One of the major concerns was the potential to cannibalise mainline yields as happened in its previous attempts at starting an LCC when the loss of high yields negated the benefit of an LCC.

“At that time, we knew someone was going to cannibalise yields and that led to the evolution of Tango which operated on trunk routes and we did that with eyes wide open,” said Mr Rovinescu. “We are now targetting some markets which I would characterise as largely leisure, with point-to-point attractions that don’t attract business travellers or corporate accounts. We’re talking about places like that. We’ll have a different product so there will be a major differentiation from the mainline product. We learned a lot from our previous experience in the last decade.”

Chief Commercial Officer Ben Smith noted that a big part of Tango was the distribution and the fare structure with one-way fares. “The new LCC concept is going to markets that the current mainline is not optimally set up to service; where we can’t make it work with the mainline,” he said.

While it will be interesting to watch, the track record does not bode well. Even so, Air Canada is facing the same problem faced by its US counterparts, little growth on the domestic front and increasing competition on the international front. In the US, legacies are clearly focussing on international but they are also talking about growth not in terms of markets but in terms of revenues.

This earnings season they have clearly signalled no matter how efficient they get or no matter how much they narrow the cost gap with LCCs, the gold at the end of the rainbow lies in ancillary revenues and turning traditional distribution models on their head.
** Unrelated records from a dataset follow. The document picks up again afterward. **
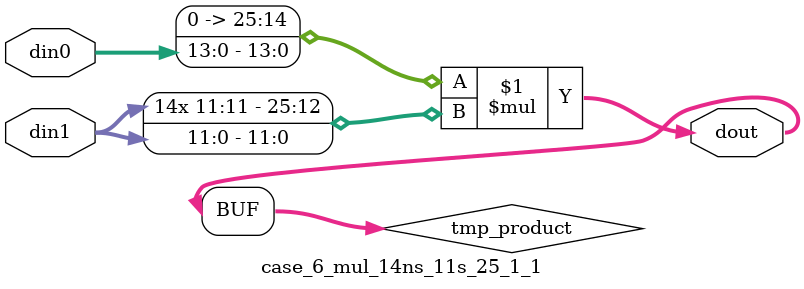
<source format=v>

`timescale 1 ns / 1 ps

 (* use_dsp = "no" *)  module case_6_mul_14ns_11s_25_1_1(din0, din1, dout);
parameter ID = 1;
parameter NUM_STAGE = 0;
parameter din0_WIDTH = 14;
parameter din1_WIDTH = 12;
parameter dout_WIDTH = 26;

input [din0_WIDTH - 1 : 0] din0; 
input [din1_WIDTH - 1 : 0] din1; 
output [dout_WIDTH - 1 : 0] dout;

wire signed [dout_WIDTH - 1 : 0] tmp_product;

























assign tmp_product = $signed({1'b0, din0}) * $signed(din1);










assign dout = tmp_product;





















endmodule

</source>
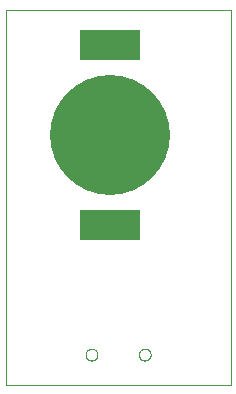
<source format=gbp>
G75*
%MOIN*%
%OFA0B0*%
%FSLAX25Y25*%
%IPPOS*%
%LPD*%
%AMOC8*
5,1,8,0,0,1.08239X$1,22.5*
%
%ADD10C,0.00000*%
%ADD11C,0.40000*%
%ADD12R,0.20000X0.10000*%
D10*
X0021345Y0060541D02*
X0021345Y0185541D01*
X0096345Y0185541D01*
X0096345Y0060541D01*
X0021345Y0060541D01*
X0048018Y0070541D02*
X0048020Y0070629D01*
X0048026Y0070717D01*
X0048036Y0070805D01*
X0048050Y0070893D01*
X0048067Y0070979D01*
X0048089Y0071065D01*
X0048114Y0071149D01*
X0048144Y0071233D01*
X0048176Y0071315D01*
X0048213Y0071395D01*
X0048253Y0071474D01*
X0048297Y0071551D01*
X0048344Y0071626D01*
X0048394Y0071698D01*
X0048448Y0071769D01*
X0048504Y0071836D01*
X0048564Y0071902D01*
X0048626Y0071964D01*
X0048692Y0072024D01*
X0048759Y0072080D01*
X0048830Y0072134D01*
X0048902Y0072184D01*
X0048977Y0072231D01*
X0049054Y0072275D01*
X0049133Y0072315D01*
X0049213Y0072352D01*
X0049295Y0072384D01*
X0049379Y0072414D01*
X0049463Y0072439D01*
X0049549Y0072461D01*
X0049635Y0072478D01*
X0049723Y0072492D01*
X0049811Y0072502D01*
X0049899Y0072508D01*
X0049987Y0072510D01*
X0050075Y0072508D01*
X0050163Y0072502D01*
X0050251Y0072492D01*
X0050339Y0072478D01*
X0050425Y0072461D01*
X0050511Y0072439D01*
X0050595Y0072414D01*
X0050679Y0072384D01*
X0050761Y0072352D01*
X0050841Y0072315D01*
X0050920Y0072275D01*
X0050997Y0072231D01*
X0051072Y0072184D01*
X0051144Y0072134D01*
X0051215Y0072080D01*
X0051282Y0072024D01*
X0051348Y0071964D01*
X0051410Y0071902D01*
X0051470Y0071836D01*
X0051526Y0071769D01*
X0051580Y0071698D01*
X0051630Y0071626D01*
X0051677Y0071551D01*
X0051721Y0071474D01*
X0051761Y0071395D01*
X0051798Y0071315D01*
X0051830Y0071233D01*
X0051860Y0071149D01*
X0051885Y0071065D01*
X0051907Y0070979D01*
X0051924Y0070893D01*
X0051938Y0070805D01*
X0051948Y0070717D01*
X0051954Y0070629D01*
X0051956Y0070541D01*
X0051954Y0070453D01*
X0051948Y0070365D01*
X0051938Y0070277D01*
X0051924Y0070189D01*
X0051907Y0070103D01*
X0051885Y0070017D01*
X0051860Y0069933D01*
X0051830Y0069849D01*
X0051798Y0069767D01*
X0051761Y0069687D01*
X0051721Y0069608D01*
X0051677Y0069531D01*
X0051630Y0069456D01*
X0051580Y0069384D01*
X0051526Y0069313D01*
X0051470Y0069246D01*
X0051410Y0069180D01*
X0051348Y0069118D01*
X0051282Y0069058D01*
X0051215Y0069002D01*
X0051144Y0068948D01*
X0051072Y0068898D01*
X0050997Y0068851D01*
X0050920Y0068807D01*
X0050841Y0068767D01*
X0050761Y0068730D01*
X0050679Y0068698D01*
X0050595Y0068668D01*
X0050511Y0068643D01*
X0050425Y0068621D01*
X0050339Y0068604D01*
X0050251Y0068590D01*
X0050163Y0068580D01*
X0050075Y0068574D01*
X0049987Y0068572D01*
X0049899Y0068574D01*
X0049811Y0068580D01*
X0049723Y0068590D01*
X0049635Y0068604D01*
X0049549Y0068621D01*
X0049463Y0068643D01*
X0049379Y0068668D01*
X0049295Y0068698D01*
X0049213Y0068730D01*
X0049133Y0068767D01*
X0049054Y0068807D01*
X0048977Y0068851D01*
X0048902Y0068898D01*
X0048830Y0068948D01*
X0048759Y0069002D01*
X0048692Y0069058D01*
X0048626Y0069118D01*
X0048564Y0069180D01*
X0048504Y0069246D01*
X0048448Y0069313D01*
X0048394Y0069384D01*
X0048344Y0069456D01*
X0048297Y0069531D01*
X0048253Y0069608D01*
X0048213Y0069687D01*
X0048176Y0069767D01*
X0048144Y0069849D01*
X0048114Y0069933D01*
X0048089Y0070017D01*
X0048067Y0070103D01*
X0048050Y0070189D01*
X0048036Y0070277D01*
X0048026Y0070365D01*
X0048020Y0070453D01*
X0048018Y0070541D01*
X0065734Y0070541D02*
X0065736Y0070629D01*
X0065742Y0070717D01*
X0065752Y0070805D01*
X0065766Y0070893D01*
X0065783Y0070979D01*
X0065805Y0071065D01*
X0065830Y0071149D01*
X0065860Y0071233D01*
X0065892Y0071315D01*
X0065929Y0071395D01*
X0065969Y0071474D01*
X0066013Y0071551D01*
X0066060Y0071626D01*
X0066110Y0071698D01*
X0066164Y0071769D01*
X0066220Y0071836D01*
X0066280Y0071902D01*
X0066342Y0071964D01*
X0066408Y0072024D01*
X0066475Y0072080D01*
X0066546Y0072134D01*
X0066618Y0072184D01*
X0066693Y0072231D01*
X0066770Y0072275D01*
X0066849Y0072315D01*
X0066929Y0072352D01*
X0067011Y0072384D01*
X0067095Y0072414D01*
X0067179Y0072439D01*
X0067265Y0072461D01*
X0067351Y0072478D01*
X0067439Y0072492D01*
X0067527Y0072502D01*
X0067615Y0072508D01*
X0067703Y0072510D01*
X0067791Y0072508D01*
X0067879Y0072502D01*
X0067967Y0072492D01*
X0068055Y0072478D01*
X0068141Y0072461D01*
X0068227Y0072439D01*
X0068311Y0072414D01*
X0068395Y0072384D01*
X0068477Y0072352D01*
X0068557Y0072315D01*
X0068636Y0072275D01*
X0068713Y0072231D01*
X0068788Y0072184D01*
X0068860Y0072134D01*
X0068931Y0072080D01*
X0068998Y0072024D01*
X0069064Y0071964D01*
X0069126Y0071902D01*
X0069186Y0071836D01*
X0069242Y0071769D01*
X0069296Y0071698D01*
X0069346Y0071626D01*
X0069393Y0071551D01*
X0069437Y0071474D01*
X0069477Y0071395D01*
X0069514Y0071315D01*
X0069546Y0071233D01*
X0069576Y0071149D01*
X0069601Y0071065D01*
X0069623Y0070979D01*
X0069640Y0070893D01*
X0069654Y0070805D01*
X0069664Y0070717D01*
X0069670Y0070629D01*
X0069672Y0070541D01*
X0069670Y0070453D01*
X0069664Y0070365D01*
X0069654Y0070277D01*
X0069640Y0070189D01*
X0069623Y0070103D01*
X0069601Y0070017D01*
X0069576Y0069933D01*
X0069546Y0069849D01*
X0069514Y0069767D01*
X0069477Y0069687D01*
X0069437Y0069608D01*
X0069393Y0069531D01*
X0069346Y0069456D01*
X0069296Y0069384D01*
X0069242Y0069313D01*
X0069186Y0069246D01*
X0069126Y0069180D01*
X0069064Y0069118D01*
X0068998Y0069058D01*
X0068931Y0069002D01*
X0068860Y0068948D01*
X0068788Y0068898D01*
X0068713Y0068851D01*
X0068636Y0068807D01*
X0068557Y0068767D01*
X0068477Y0068730D01*
X0068395Y0068698D01*
X0068311Y0068668D01*
X0068227Y0068643D01*
X0068141Y0068621D01*
X0068055Y0068604D01*
X0067967Y0068590D01*
X0067879Y0068580D01*
X0067791Y0068574D01*
X0067703Y0068572D01*
X0067615Y0068574D01*
X0067527Y0068580D01*
X0067439Y0068590D01*
X0067351Y0068604D01*
X0067265Y0068621D01*
X0067179Y0068643D01*
X0067095Y0068668D01*
X0067011Y0068698D01*
X0066929Y0068730D01*
X0066849Y0068767D01*
X0066770Y0068807D01*
X0066693Y0068851D01*
X0066618Y0068898D01*
X0066546Y0068948D01*
X0066475Y0069002D01*
X0066408Y0069058D01*
X0066342Y0069118D01*
X0066280Y0069180D01*
X0066220Y0069246D01*
X0066164Y0069313D01*
X0066110Y0069384D01*
X0066060Y0069456D01*
X0066013Y0069531D01*
X0065969Y0069608D01*
X0065929Y0069687D01*
X0065892Y0069767D01*
X0065860Y0069849D01*
X0065830Y0069933D01*
X0065805Y0070017D01*
X0065783Y0070103D01*
X0065766Y0070189D01*
X0065752Y0070277D01*
X0065742Y0070365D01*
X0065736Y0070453D01*
X0065734Y0070541D01*
D11*
X0056033Y0143666D03*
D12*
X0056033Y0173666D03*
X0056033Y0113666D03*
M02*

</source>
Air Canada’s development of a new cost category – distribution and sales costs – signals it is also aware of the antiquated distribution model can not be sustained if legacies are to excel. With a CAD24 million or 17% jump in such costs, it too is clearly hoping for relief and the ability to tap the gold mine that is ancillary revenues.

It will be interesting to see whether these changing dynamics, if they do happen, will have a similar impact as creating an LCC subsidiary.